Article pointing out a very common issue that anyone who tried implementing raft runs into:
Letting a follower forward request to leader on client's behalf is not easy to implement correctly, that's why most popular raft based software (hashicorp stack) doesn't do that. Not worth it.
I'm honestly surprised by this comment! I've written multiple Raft implementations, and request proxying was one of the easiest things to get right--it doesn't have to touch the Raft subsystem at all. Could you talk a little more about this?
> If you follow basic software engineering principles, you'll find distributed systems easier to approach.
When I implemented Paxos I had tests and when they failed they spit out an exact trace of what happened in what order and on what node. Sometimes it was still excruciating to figure out what happened. Here's a comment which you can think of as a bug tombstone. It took me half a day to figure out after I had a trace to analyze the issue.
Full-scale blackbox testing of a database system is similar to dogfooding. You only use it when you have high confidence that you have exhausted the possibilities of unit and integration tests. It's clear this project did not start with exhaustive unit tests.
It reminds me a bit of FoundationDB, which is also a terrible program nobody should entrust with data they ever want to see again. The first time I tried to use it it ran out of memory and crashed in about ten seconds. I found the problem, which was that their huge-page-aware allocator, which has no tests, had never actually been used by anybody on a machine with huge pages. It was a core library of a released database which had never been executed by anyone. This Redis thing is the same: nobody had ever said "RAFT SET foo bar", if they had done they would have seen the problem right away.
I can't speak to "exhaustive", but Redis-Raft did have an extant unit and integration test suite prior to our collaboration. Here's what they looked like: https://github.com/RedisLabs/redisraft/tree/ff9fb28c74db880c...

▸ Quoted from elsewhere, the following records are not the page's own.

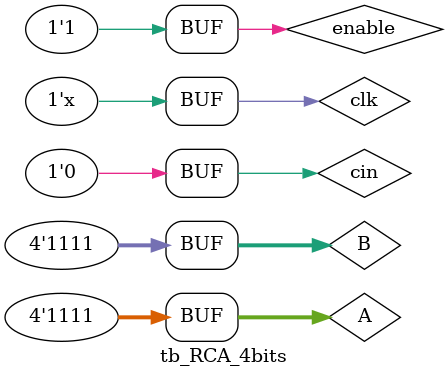
<source format=v>
`timescale 1ns / 1ps
module tb_RCA_4bits;

reg clk;
reg enable;
reg[3:0] A;
reg [3:0]B;
reg cin;
wire[4:0] Q;

RCA_4bits uut(
.clk(clk),
.enable(enable),
.A(A),
.B(B),
.cin(cin),
.Q(Q)
);

initial begin
clk = 0;
enable = 0;
A = 4'b0001;
B = 4'b0101;
cin = 1'b0;
enable = 1;

#10

enable = 0;
A = 4'b0111;
B = 4'b0111;
cin = 1'b0;
enable = 1;

#10


enable = 0;
A = 4'b1000;
B = 4'b0111;
cin = 1'b1;
enable = 1;

#10

enable = 0;
A = 4'b1100;
B = 4'b0100;
cin = 1'b0;
enable = 1;

#10

enable = 0;
A = 4'b1000;
B = 4'b1000;
cin = 1'b1;
enable = 1;

#10

enable = 0;
A = 4'b1001;
B = 4'b1010;
cin = 1'b1;
enable = 1;

#10

enable = 0;
A = 4'b1111;
B = 4'b1111;
cin = 1'b0;
enable = 1;

end 
always 
#5 clk = ~clk;

endmodule
</source>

I'm hesitant to draw too strong a conclusion here, and I can't speak for the Redis Labs team, but I do suspect that this is somewhere where... having an outside tester, like Jepsen (or a suitably adversarial QA team) can help detect missing-stairs sorts of problems. Coming from the perspective of a prospective operator (and having some experience with testing distributed systems), I immediately said "of course I want proxy mode by default", when this wasn't how the Redis-Raft designers necessarily intended things to be used--they intended smart clients to make it so that users wouldn't actually need proxy mode, so they hadn't focused on testing it that way.
To me that would be the ur-example of "proving it is correct, but that doesn't mean there aren't bugs in it"
I really enjoy the Jepsen analyses and they've made me think a lot harder about distributed systems. Thanks!
Also, if you are looking for a linearly scalable distributed pub-sub with strong guarantees around consensus and message persistence, it might be worth looking at Apache Pulsar.
Small typo, I believe the link in the sentence Tangentially, we were surprised to discover that Redis Enterprise’s claim of “full ACID compliance”... was copy/pasted incorrectly
> In future work, we believe it be prudent to explore other types of operations: GET and PUT, perhaps, or operations on sets.
Should say GET and SET.